* **TASK DESCRIPTION**
Count every line in the data that contains the word "mail", then report that number alone.

(Transcribed page contents)
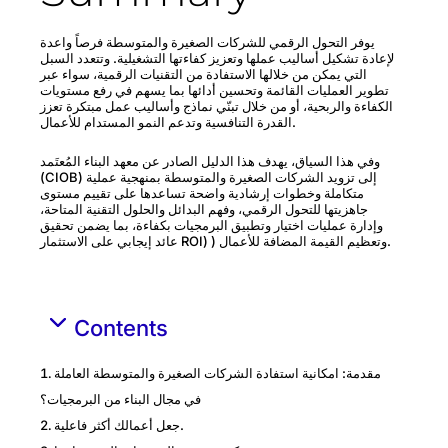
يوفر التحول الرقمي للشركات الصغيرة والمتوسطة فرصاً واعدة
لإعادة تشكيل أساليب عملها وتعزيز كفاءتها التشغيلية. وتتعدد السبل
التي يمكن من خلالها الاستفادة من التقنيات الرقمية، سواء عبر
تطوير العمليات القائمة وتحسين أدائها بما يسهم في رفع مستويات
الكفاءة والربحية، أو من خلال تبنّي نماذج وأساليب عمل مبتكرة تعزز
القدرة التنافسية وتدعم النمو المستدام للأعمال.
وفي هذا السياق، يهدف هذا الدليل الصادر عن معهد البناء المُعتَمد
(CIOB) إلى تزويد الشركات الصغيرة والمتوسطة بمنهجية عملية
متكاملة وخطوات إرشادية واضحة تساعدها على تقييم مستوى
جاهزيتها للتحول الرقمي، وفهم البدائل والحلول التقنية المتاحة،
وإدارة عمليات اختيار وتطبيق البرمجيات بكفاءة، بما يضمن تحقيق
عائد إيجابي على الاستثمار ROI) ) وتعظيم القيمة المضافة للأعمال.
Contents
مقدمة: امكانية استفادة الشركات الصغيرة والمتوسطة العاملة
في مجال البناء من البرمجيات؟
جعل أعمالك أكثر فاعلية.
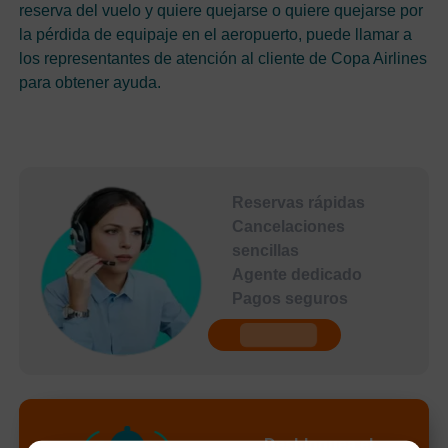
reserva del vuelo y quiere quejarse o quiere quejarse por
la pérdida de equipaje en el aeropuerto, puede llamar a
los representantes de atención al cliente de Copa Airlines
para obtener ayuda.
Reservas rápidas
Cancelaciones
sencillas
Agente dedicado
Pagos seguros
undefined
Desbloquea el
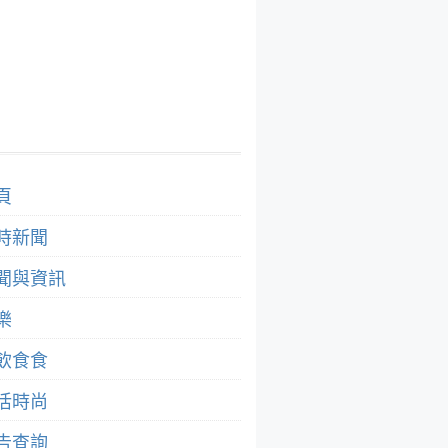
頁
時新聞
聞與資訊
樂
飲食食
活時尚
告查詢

---

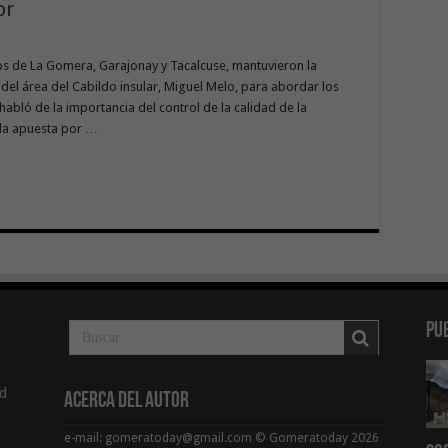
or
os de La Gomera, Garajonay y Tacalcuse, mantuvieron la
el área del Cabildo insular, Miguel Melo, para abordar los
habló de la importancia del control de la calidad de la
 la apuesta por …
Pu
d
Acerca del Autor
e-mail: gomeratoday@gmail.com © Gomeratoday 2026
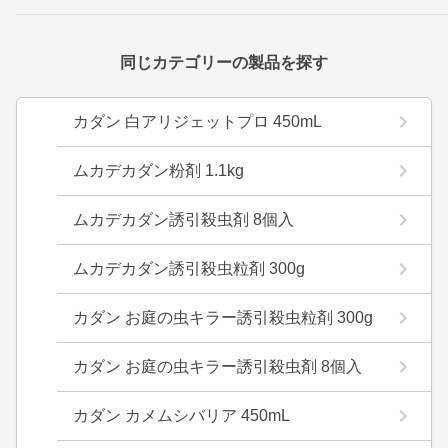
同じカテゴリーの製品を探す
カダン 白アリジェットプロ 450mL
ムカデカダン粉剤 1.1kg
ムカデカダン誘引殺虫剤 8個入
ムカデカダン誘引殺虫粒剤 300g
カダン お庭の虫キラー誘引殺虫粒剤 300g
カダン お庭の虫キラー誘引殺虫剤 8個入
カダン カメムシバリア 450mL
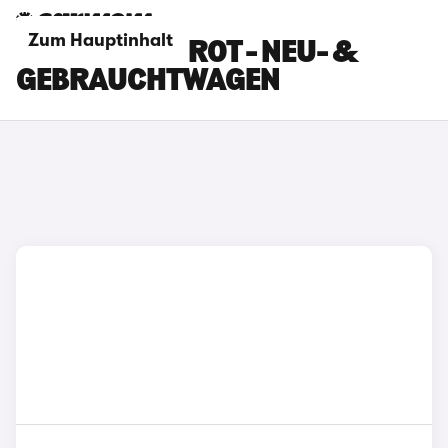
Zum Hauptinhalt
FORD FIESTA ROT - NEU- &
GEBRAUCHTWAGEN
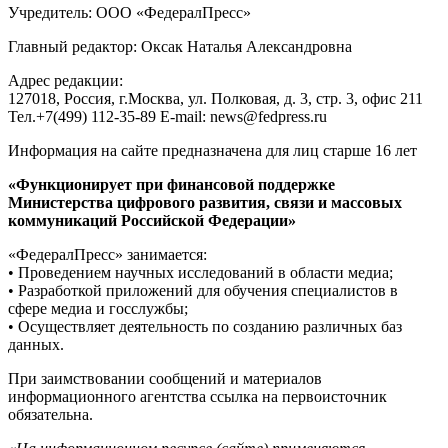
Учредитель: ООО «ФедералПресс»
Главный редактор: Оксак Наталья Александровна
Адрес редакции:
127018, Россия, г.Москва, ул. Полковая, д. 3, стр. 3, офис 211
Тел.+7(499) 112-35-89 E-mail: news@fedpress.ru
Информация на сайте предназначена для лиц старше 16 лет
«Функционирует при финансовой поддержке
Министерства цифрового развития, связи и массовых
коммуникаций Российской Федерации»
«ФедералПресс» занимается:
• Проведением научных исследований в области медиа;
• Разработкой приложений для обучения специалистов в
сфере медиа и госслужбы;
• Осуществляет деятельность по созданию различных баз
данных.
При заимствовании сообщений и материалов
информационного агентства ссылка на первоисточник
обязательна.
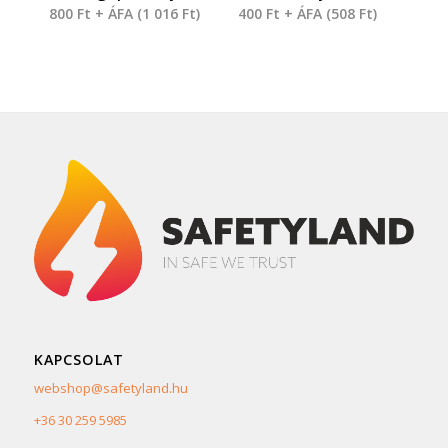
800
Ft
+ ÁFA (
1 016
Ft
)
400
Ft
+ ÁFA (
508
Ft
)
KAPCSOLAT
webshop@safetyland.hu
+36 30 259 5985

* **ANSWER SECTION**
2